> _Exercise prompt_: The records that follow must be reproduced in full, with every picture excluded.

> _Dataset content_:
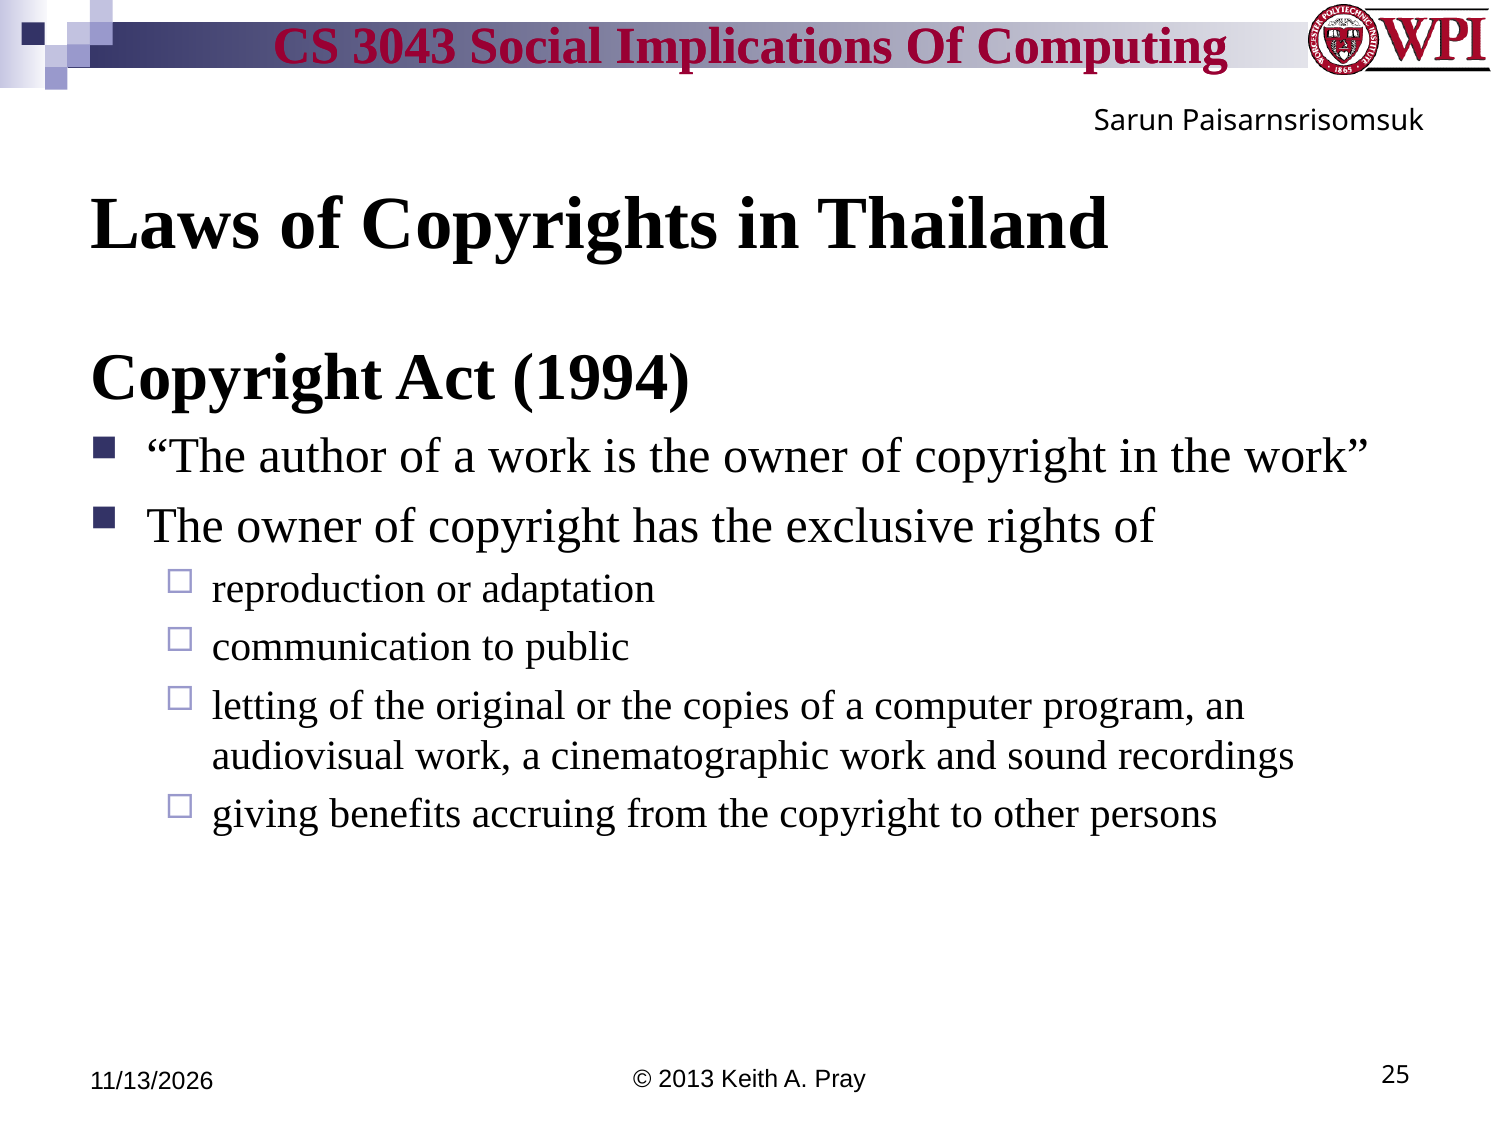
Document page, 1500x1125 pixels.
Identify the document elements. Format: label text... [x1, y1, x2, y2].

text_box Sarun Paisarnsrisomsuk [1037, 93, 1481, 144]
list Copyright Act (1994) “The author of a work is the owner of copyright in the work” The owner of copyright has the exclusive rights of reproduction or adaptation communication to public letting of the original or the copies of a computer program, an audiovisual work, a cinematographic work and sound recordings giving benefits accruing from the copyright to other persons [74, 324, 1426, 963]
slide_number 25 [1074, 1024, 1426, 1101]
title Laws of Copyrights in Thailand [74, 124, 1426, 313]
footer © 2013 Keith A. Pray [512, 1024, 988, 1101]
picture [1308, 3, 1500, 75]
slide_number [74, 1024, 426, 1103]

> _Result_:
Document page, 1500x1125 pixels.
Identify the document elements. Format: label text... [x1, y1, x2, y2].

text_box Sarun Paisarnsrisomsuk [1037, 93, 1481, 144]
list Copyright Act (1994) “The author of a work is the owner of copyright in the work” The owner of copyright has the exclusive rights of reproduction or adaptation communication to public letting of the original or the copies of a computer program, an audiovisual work, a cinematographic work and sound recordings giving benefits accruing from the copyright to other persons [74, 324, 1426, 963]
slide_number 25 [1074, 1024, 1426, 1101]
title Laws of Copyrights in Thailand [74, 124, 1426, 313]
footer © 2013 Keith A. Pray [512, 1024, 988, 1101]
picture [1308, 3, 1500, 75]
slide_number [74, 1024, 426, 1103]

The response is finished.